* **Work task**:
Update the lines below so that every occurrence of "Portfolio Widget" reads "Gallery Widget" instead. Leave everything else unchanged.

▼

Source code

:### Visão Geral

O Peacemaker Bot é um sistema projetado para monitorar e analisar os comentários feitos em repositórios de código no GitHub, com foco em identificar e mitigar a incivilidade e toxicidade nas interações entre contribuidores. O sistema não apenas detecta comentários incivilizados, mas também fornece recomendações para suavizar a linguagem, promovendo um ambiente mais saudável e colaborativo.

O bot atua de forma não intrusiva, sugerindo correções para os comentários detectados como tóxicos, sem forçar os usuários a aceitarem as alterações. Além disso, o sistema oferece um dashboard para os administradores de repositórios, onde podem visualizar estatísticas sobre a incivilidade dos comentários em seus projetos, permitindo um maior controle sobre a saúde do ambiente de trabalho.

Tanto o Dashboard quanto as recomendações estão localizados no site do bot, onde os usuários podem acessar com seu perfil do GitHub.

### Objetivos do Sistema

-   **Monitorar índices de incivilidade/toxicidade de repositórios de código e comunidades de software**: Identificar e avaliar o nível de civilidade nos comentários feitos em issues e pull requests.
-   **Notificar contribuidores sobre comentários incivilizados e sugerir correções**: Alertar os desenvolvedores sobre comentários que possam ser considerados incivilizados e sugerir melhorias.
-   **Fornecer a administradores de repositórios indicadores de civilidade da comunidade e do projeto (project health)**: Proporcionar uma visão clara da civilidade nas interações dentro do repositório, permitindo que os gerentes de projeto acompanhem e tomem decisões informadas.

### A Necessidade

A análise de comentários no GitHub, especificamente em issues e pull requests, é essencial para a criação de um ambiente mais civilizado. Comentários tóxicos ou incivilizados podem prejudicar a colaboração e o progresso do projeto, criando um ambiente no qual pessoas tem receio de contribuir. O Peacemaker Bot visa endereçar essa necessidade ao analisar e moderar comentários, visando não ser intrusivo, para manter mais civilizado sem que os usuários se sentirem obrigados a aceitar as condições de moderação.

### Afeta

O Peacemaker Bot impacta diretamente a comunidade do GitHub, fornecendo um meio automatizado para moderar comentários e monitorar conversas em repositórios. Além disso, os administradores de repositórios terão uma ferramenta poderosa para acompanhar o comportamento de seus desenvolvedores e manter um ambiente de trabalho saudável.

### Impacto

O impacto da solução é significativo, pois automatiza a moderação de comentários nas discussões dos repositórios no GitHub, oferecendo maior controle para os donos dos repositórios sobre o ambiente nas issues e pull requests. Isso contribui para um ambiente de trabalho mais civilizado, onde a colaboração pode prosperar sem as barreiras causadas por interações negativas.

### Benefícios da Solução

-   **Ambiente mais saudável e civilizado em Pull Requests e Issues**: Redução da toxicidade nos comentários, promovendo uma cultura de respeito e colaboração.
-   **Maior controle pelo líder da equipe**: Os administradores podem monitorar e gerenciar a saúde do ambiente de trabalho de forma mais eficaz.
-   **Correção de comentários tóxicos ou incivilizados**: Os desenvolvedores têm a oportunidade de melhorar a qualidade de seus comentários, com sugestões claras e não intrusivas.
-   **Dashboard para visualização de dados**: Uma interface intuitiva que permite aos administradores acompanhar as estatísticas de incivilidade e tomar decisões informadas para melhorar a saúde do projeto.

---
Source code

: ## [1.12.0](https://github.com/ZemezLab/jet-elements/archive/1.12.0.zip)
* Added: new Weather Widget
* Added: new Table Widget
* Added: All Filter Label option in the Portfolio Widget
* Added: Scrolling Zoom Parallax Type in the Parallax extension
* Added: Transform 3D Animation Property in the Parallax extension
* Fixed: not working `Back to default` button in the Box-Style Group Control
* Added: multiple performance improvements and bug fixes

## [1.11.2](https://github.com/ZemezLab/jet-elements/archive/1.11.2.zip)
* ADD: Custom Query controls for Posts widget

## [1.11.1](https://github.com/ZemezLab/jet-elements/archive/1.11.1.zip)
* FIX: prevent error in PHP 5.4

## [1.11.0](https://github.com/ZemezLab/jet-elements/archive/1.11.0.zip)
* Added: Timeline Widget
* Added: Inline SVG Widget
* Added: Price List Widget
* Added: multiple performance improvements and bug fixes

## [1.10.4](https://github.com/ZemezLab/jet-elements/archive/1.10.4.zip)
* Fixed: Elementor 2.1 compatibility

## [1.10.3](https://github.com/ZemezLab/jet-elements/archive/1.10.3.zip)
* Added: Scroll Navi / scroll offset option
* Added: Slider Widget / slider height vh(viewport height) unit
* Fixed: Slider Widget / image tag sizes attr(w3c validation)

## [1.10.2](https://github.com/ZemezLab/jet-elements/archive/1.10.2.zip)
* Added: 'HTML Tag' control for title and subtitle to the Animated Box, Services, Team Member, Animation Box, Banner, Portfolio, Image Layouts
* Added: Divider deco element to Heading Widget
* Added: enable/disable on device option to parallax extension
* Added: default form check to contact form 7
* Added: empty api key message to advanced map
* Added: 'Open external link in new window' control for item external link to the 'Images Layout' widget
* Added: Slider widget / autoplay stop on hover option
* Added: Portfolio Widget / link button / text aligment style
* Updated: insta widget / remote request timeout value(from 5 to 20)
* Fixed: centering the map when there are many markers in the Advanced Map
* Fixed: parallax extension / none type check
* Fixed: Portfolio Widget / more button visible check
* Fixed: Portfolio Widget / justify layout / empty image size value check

▲

* **Expected answer**:
Source code

:### Visão Geral

O Peacemaker Bot é um sistema projetado para monitorar e analisar os comentários feitos em repositórios de código no GitHub, com foco em identificar e mitigar a incivilidade e toxicidade nas interações entre contribuidores. O sistema não apenas detecta comentários incivilizados, mas também fornece recomendações para suavizar a linguagem, promovendo um ambiente mais saudável e colaborativo.

O bot atua de forma não intrusiva, sugerindo correções para os comentários detectados como tóxicos, sem forçar os usuários a aceitarem as alterações. Além disso, o sistema oferece um dashboard para os administradores de repositórios, onde podem visualizar estatísticas sobre a incivilidade dos comentários em seus projetos, permitindo um maior controle sobre a saúde do ambiente de trabalho.

Tanto o Dashboard quanto as recomendações estão localizados no site do bot, onde os usuários podem acessar com seu perfil do GitHub.

### Objetivos do Sistema

-   **Monitorar índices de incivilidade/toxicidade de repositórios de código e comunidades de software**: Identificar e avaliar o nível de civilidade nos comentários feitos em issues e pull requests.
-   **Notificar contribuidores sobre comentários incivilizados e sugerir correções**: Alertar os desenvolvedores sobre comentários que possam ser considerados incivilizados e sugerir melhorias.
-   **Fornecer a administradores de repositórios indicadores de civilidade da comunidade e do projeto (project health)**: Proporcionar uma visão clara da civilidade nas interações dentro do repositório, permitindo que os gerentes de projeto acompanhem e tomem decisões informadas.

### A Necessidade

A análise de comentários no GitHub, especificamente em issues e pull requests, é essencial para a criação de um ambiente mais civilizado. Comentários tóxicos ou incivilizados podem prejudicar a colaboração e o progresso do projeto, criando um ambiente no qual pessoas tem receio de contribuir. O Peacemaker Bot visa endereçar essa necessidade ao analisar e moderar comentários, visando não ser intrusivo, para manter mais civilizado sem que os usuários se sentirem obrigados a aceitar as condições de moderação.

### Afeta

O Peacemaker Bot impacta diretamente a comunidade do GitHub, fornecendo um meio automatizado para moderar comentários e monitorar conversas em repositórios. Além disso, os administradores de repositórios terão uma ferramenta poderosa para acompanhar o comportamento de seus desenvolvedores e manter um ambiente de trabalho saudável.

### Impacto

O impacto da solução é significativo, pois automatiza a moderação de comentários nas discussões dos repositórios no GitHub, oferecendo maior controle para os donos dos repositórios sobre o ambiente nas issues e pull requests. Isso contribui para um ambiente de trabalho mais civilizado, onde a colaboração pode prosperar sem as barreiras causadas por interações negativas.

### Benefícios da Solução

-   **Ambiente mais saudável e civilizado em Pull Requests e Issues**: Redução da toxicidade nos comentários, promovendo uma cultura de respeito e colaboração.
-   **Maior controle pelo líder da equipe**: Os administradores podem monitorar e gerenciar a saúde do ambiente de trabalho de forma mais eficaz.
-   **Correção de comentários tóxicos ou incivilizados**: Os desenvolvedores têm a oportunidade de melhorar a qualidade de seus comentários, com sugestões claras e não intrusivas.
-   **Dashboard para visualização de dados**: Uma interface intuitiva que permite aos administradores acompanhar as estatísticas de incivilidade e tomar decisões informadas para melhorar a saúde do projeto.

---
Source code

: ## [1.12.0](https://github.com/ZemezLab/jet-elements/archive/1.12.0.zip)
* Added: new Weather Widget
* Added: new Table Widget
* Added: All Filter Label option in the Gallery Widget
* Added: Scrolling Zoom Parallax Type in the Parallax extension
* Added: Transform 3D Animation Property in the Parallax extension
* Fixed: not working `Back to default` button in the Box-Style Group Control
* Added: multiple performance improvements and bug fixes

## [1.11.2](https://github.com/ZemezLab/jet-elements/archive/1.11.2.zip)
* ADD: Custom Query controls for Posts widget

## [1.11.1](https://github.com/ZemezLab/jet-elements/archive/1.11.1.zip)
* FIX: prevent error in PHP 5.4

## [1.11.0](https://github.com/ZemezLab/jet-elements/archive/1.11.0.zip)
* Added: Timeline Widget
* Added: Inline SVG Widget
* Added: Price List Widget
* Added: multiple performance improvements and bug fixes

## [1.10.4](https://github.com/ZemezLab/jet-elements/archive/1.10.4.zip)
* Fixed: Elementor 2.1 compatibility

## [1.10.3](https://github.com/ZemezLab/jet-elements/archive/1.10.3.zip)
* Added: Scroll Navi / scroll offset option
* Added: Slider Widget / slider height vh(viewport height) unit
* Fixed: Slider Widget / image tag sizes attr(w3c validation)

## [1.10.2](https://github.com/ZemezLab/jet-elements/archive/1.10.2.zip)
* Added: 'HTML Tag' control for title and subtitle to the Animated Box, Services, Team Member, Animation Box, Banner, Portfolio, Image Layouts
* Added: Divider deco element to Heading Widget
* Added: enable/disable on device option to parallax extension
* Added: default form check to contact form 7
* Added: empty api key message to advanced map
* Added: 'Open external link in new window' control for item external link to the 'Images Layout' widget
* Added: Slider widget / autoplay stop on hover option
* Added: Gallery Widget / link button / text aligment style
* Updated: insta widget / remote request timeout value(from 5 to 20)
* Fixed: centering the map when there are many markers in the Advanced Map
* Fixed: parallax extension / none type check
* Fixed: Gallery Widget / more button visible check
* Fixed: Gallery Widget / justify layout / empty image size value check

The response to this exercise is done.